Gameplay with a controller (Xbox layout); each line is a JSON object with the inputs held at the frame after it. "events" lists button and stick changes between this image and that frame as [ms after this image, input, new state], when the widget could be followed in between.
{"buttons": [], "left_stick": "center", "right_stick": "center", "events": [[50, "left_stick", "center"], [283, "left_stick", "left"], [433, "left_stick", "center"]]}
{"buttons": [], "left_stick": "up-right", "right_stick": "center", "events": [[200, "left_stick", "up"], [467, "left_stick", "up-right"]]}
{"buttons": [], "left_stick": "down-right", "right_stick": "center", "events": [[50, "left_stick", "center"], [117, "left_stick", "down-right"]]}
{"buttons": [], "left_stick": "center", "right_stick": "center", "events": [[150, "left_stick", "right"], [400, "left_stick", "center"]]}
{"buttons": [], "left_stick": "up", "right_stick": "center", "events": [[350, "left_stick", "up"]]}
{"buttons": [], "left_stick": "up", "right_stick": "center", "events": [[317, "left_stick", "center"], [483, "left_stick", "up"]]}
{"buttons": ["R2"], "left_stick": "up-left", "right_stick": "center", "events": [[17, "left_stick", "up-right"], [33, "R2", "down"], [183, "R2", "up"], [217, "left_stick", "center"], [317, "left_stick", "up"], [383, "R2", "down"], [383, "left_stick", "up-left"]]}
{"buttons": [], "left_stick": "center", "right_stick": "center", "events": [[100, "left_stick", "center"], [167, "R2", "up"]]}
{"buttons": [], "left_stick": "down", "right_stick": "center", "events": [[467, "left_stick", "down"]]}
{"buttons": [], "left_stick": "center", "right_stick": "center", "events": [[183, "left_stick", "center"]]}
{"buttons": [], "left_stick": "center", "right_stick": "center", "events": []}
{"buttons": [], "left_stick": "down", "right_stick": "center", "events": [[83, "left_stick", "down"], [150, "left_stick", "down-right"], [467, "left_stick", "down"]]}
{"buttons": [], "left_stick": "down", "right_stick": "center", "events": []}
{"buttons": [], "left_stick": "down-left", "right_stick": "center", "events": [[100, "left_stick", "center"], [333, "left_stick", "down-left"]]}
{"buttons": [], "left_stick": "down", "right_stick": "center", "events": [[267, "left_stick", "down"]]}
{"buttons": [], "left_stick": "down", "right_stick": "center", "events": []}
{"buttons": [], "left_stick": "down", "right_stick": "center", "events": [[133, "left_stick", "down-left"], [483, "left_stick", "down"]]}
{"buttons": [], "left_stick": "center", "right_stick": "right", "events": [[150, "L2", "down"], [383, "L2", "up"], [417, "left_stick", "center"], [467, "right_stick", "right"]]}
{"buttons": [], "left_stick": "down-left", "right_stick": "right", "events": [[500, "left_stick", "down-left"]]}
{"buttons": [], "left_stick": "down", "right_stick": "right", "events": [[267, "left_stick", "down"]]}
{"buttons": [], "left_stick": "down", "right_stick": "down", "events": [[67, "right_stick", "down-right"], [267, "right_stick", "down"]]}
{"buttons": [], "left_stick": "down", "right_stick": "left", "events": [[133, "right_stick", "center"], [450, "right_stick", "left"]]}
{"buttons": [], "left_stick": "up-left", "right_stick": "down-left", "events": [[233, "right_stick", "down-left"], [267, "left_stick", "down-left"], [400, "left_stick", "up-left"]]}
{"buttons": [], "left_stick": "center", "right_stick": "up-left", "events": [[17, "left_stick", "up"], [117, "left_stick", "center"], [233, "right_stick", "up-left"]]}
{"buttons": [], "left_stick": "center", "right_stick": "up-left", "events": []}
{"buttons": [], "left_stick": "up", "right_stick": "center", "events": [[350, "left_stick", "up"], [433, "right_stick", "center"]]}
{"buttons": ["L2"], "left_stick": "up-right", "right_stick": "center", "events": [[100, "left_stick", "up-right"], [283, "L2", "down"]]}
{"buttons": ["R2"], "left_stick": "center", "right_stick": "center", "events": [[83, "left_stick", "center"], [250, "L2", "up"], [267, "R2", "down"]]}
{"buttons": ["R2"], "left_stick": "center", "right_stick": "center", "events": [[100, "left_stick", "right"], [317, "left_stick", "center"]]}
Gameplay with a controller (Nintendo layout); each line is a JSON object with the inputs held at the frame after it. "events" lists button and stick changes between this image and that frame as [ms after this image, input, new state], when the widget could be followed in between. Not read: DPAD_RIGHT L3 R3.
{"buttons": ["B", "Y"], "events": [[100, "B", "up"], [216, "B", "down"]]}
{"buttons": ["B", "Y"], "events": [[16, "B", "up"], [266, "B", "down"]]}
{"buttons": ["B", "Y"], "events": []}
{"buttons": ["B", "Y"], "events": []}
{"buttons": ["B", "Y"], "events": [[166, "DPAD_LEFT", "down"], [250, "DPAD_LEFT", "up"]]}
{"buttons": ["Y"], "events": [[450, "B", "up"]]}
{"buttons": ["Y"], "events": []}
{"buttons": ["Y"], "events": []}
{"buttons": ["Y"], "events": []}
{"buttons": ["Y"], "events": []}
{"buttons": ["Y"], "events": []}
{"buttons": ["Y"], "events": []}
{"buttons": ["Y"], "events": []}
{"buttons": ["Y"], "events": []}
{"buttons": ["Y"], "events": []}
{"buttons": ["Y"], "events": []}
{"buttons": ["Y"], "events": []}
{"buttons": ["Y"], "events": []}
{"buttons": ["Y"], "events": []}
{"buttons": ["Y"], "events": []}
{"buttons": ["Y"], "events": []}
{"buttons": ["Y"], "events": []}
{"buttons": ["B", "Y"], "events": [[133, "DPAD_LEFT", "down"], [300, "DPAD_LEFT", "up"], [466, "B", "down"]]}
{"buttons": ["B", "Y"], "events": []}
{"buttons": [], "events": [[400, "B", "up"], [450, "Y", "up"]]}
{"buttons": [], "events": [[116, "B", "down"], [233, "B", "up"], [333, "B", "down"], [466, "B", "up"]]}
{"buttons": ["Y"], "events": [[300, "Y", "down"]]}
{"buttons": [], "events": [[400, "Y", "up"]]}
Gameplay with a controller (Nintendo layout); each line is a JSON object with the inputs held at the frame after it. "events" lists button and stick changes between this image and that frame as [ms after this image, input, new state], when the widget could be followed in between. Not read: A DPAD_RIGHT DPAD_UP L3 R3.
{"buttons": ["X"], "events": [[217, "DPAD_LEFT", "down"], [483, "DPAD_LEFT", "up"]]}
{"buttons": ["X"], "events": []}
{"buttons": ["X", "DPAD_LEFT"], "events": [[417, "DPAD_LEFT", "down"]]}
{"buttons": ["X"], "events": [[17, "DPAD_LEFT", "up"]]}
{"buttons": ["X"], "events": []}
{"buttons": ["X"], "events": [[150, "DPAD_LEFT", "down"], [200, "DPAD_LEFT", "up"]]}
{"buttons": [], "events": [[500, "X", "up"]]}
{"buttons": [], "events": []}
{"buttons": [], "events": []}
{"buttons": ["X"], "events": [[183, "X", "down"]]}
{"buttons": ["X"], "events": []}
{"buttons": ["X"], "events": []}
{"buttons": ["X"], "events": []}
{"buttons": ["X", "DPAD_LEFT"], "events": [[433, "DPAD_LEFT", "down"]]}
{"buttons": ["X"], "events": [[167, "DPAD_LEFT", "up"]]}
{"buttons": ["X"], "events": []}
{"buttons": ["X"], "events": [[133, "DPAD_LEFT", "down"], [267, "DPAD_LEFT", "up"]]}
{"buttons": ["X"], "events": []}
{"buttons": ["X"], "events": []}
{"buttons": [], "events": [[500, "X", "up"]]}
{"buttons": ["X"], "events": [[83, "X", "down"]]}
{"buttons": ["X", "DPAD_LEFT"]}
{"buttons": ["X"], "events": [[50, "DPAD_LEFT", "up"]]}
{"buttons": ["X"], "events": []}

> **REQUIREMENT**:
Repeat, exactly and in full, the records shown above.

> **EXERCISE ANSWER**:
Gameplay with a controller (Xbox layout); each line is a JSON object with the inputs held at the frame after it. "events" lists button and stick changes between this image and that frame as [ms after this image, input, new state], when the widget could be followed in between.
{"buttons": [], "left_stick": "center", "right_stick": "center", "events": [[50, "left_stick", "center"], [283, "left_stick", "left"], [433, "left_stick", "center"]]}
{"buttons": [], "left_stick": "up-right", "right_stick": "center", "events": [[200, "left_stick", "up"], [467, "left_stick", "up-right"]]}
{"buttons": [], "left_stick": "down-right", "right_stick": "center", "events": [[50, "left_stick", "center"], [117, "left_stick", "down-right"]]}
{"buttons": [], "left_stick": "center", "right_stick": "center", "events": [[150, "left_stick", "right"], [400, "left_stick", "center"]]}
{"buttons": [], "left_stick": "up", "right_stick": "center", "events": [[350, "left_stick", "up"]]}
{"buttons": [], "left_stick": "up", "right_stick": "center", "events": [[317, "left_stick", "center"], [483, "left_stick", "up"]]}
{"buttons": ["R2"], "left_stick": "up-left", "right_stick": "center", "events": [[17, "left_stick", "up-right"], [33, "R2", "down"], [183, "R2", "up"], [217, "left_stick", "center"], [317, "left_stick", "up"], [383, "R2", "down"], [383, "left_stick", "up-left"]]}
{"buttons": [], "left_stick": "center", "right_stick": "center", "events": [[100, "left_stick", "center"], [167, "R2", "up"]]}
{"buttons": [], "left_stick": "down", "right_stick": "center", "events": [[467, "left_stick", "down"]]}
{"buttons": [], "left_stick": "center", "right_stick": "center", "events": [[183, "left_stick", "center"]]}
{"buttons": [], "left_stick": "center", "right_stick": "center", "events": []}
{"buttons": [], "left_stick": "down", "right_stick": "center", "events": [[83, "left_stick", "down"], [150, "left_stick", "down-right"], [467, "left_stick", "down"]]}
{"buttons": [], "left_stick": "down", "right_stick": "center", "events": []}
{"buttons": [], "left_stick": "down-left", "right_stick": "center", "events": [[100, "left_stick", "center"], [333, "left_stick", "down-left"]]}
{"buttons": [], "left_stick": "down", "right_stick": "center", "events": [[267, "left_stick", "down"]]}
{"buttons": [], "left_stick": "down", "right_stick": "center", "events": []}
{"buttons": [], "left_stick": "down", "right_stick": "center", "events": [[133, "left_stick", "down-left"], [483, "left_stick", "down"]]}
{"buttons": [], "left_stick": "center", "right_stick": "right", "events": [[150, "L2", "down"], [383, "L2", "up"], [417, "left_stick", "center"], [467, "right_stick", "right"]]}
{"buttons": [], "left_stick": "down-left", "right_stick": "right", "events": [[500, "left_stick", "down-left"]]}
{"buttons": [], "left_stick": "down", "right_stick": "right", "events": [[267, "left_stick", "down"]]}
{"buttons": [], "left_stick": "down", "right_stick": "down", "events": [[67, "right_stick", "down-right"], [267, "right_stick", "down"]]}
{"buttons": [], "left_stick": "down", "right_stick": "left", "events": [[133, "right_stick", "center"], [450, "right_stick", "left"]]}
{"buttons": [], "left_stick": "up-left", "right_stick": "down-left", "events": [[233, "right_stick", "down-left"], [267, "left_stick", "down-left"], [400, "left_stick", "up-left"]]}
{"buttons": [], "left_stick": "center", "right_stick": "up-left", "events": [[17, "left_stick", "up"], [117, "left_stick", "center"], [233, "right_stick", "up-left"]]}
{"buttons": [], "left_stick": "center", "right_stick": "up-left", "events": []}
{"buttons": [], "left_stick": "up", "right_stick": "center", "events": [[350, "left_stick", "up"], [433, "right_stick", "center"]]}
{"buttons": ["L2"], "left_stick": "up-right", "right_stick": "center", "events": [[100, "left_stick", "up-right"], [283, "L2", "down"]]}
{"buttons": ["R2"], "left_stick": "center", "right_stick": "center", "events": [[83, "left_stick", "center"], [250, "L2", "up"], [267, "R2", "down"]]}
{"buttons": ["R2"], "left_stick": "center", "right_stick": "center", "events": [[100, "left_stick", "right"], [317, "left_stick", "center"]]}
Gameplay with a controller (Nintendo layout); each line is a JSON object with the inputs held at the frame after it. "events" lists button and stick changes between this image and that frame as [ms after this image, input, new state], when the widget could be followed in between. Not read: DPAD_RIGHT L3 R3.
{"buttons": ["B", "Y"], "events": [[100, "B", "up"], [216, "B", "down"]]}
{"buttons": ["B", "Y"], "events": [[16, "B", "up"], [266, "B", "down"]]}
{"buttons": ["B", "Y"], "events": []}
{"buttons": ["B", "Y"], "events": []}
{"buttons": ["B", "Y"], "events": [[166, "DPAD_LEFT", "down"], [250, "DPAD_LEFT", "up"]]}
{"buttons": ["Y"], "events": [[450, "B", "up"]]}
{"buttons": ["Y"], "events": []}
{"buttons": ["Y"], "events": []}
{"buttons": ["Y"], "events": []}
{"buttons": ["Y"], "events": []}
{"buttons": ["Y"], "events": []}
{"buttons": ["Y"], "events": []}
{"buttons": ["Y"], "events": []}
{"buttons": ["Y"], "events": []}
{"buttons": ["Y"], "events": []}
{"buttons": ["Y"], "events": []}
{"buttons": ["Y"], "events": []}
{"buttons": ["Y"], "events": []}
{"buttons": ["Y"], "events": []}
{"buttons": ["Y"], "events": []}
{"buttons": ["Y"], "events": []}
{"buttons": ["Y"], "events": []}
{"buttons": ["B", "Y"], "events": [[133, "DPAD_LEFT", "down"], [300, "DPAD_LEFT", "up"], [466, "B", "down"]]}
{"buttons": ["B", "Y"], "events": []}
{"buttons": [], "events": [[400, "B", "up"], [450, "Y", "up"]]}
{"buttons": [], "events": [[116, "B", "down"], [233, "B", "up"], [333, "B", "down"], [466, "B", "up"]]}
{"buttons": ["Y"], "events": [[300, "Y", "down"]]}
{"buttons": [], "events": [[400, "Y", "up"]]}
Gameplay with a controller (Nintendo layout); each line is a JSON object with the inputs held at the frame after it. "events" lists button and stick changes between this image and that frame as [ms after this image, input, new state], when the widget could be followed in between. Not read: A DPAD_RIGHT DPAD_UP L3 R3.
{"buttons": ["X"], "events": [[217, "DPAD_LEFT", "down"], [483, "DPAD_LEFT", "up"]]}
{"buttons": ["X"], "events": []}
{"buttons": ["X", "DPAD_LEFT"], "events": [[417, "DPAD_LEFT", "down"]]}
{"buttons": ["X"], "events": [[17, "DPAD_LEFT", "up"]]}
{"buttons": ["X"], "events": []}
{"buttons": ["X"], "events": [[150, "DPAD_LEFT", "down"], [200, "DPAD_LEFT", "up"]]}
{"buttons": [], "events": [[500, "X", "up"]]}
{"buttons": [], "events": []}
{"buttons": [], "events": []}
{"buttons": ["X"], "events": [[183, "X", "down"]]}
{"buttons": ["X"], "events": []}
{"buttons": ["X"], "events": []}
{"buttons": ["X"], "events": []}
{"buttons": ["X", "DPAD_LEFT"], "events": [[433, "DPAD_LEFT", "down"]]}
{"buttons": ["X"], "events": [[167, "DPAD_LEFT", "up"]]}
{"buttons": ["X"], "events": []}
{"buttons": ["X"], "events": [[133, "DPAD_LEFT", "down"], [267, "DPAD_LEFT", "up"]]}
{"buttons": ["X"], "events": []}
{"buttons": ["X"], "events": []}
{"buttons": [], "events": [[500, "X", "up"]]}
{"buttons": ["X"], "events": [[83, "X", "down"]]}
{"buttons": ["X", "DPAD_LEFT"]}
{"buttons": ["X"], "events": [[50, "DPAD_LEFT", "up"]]}
{"buttons": ["X"], "events": []}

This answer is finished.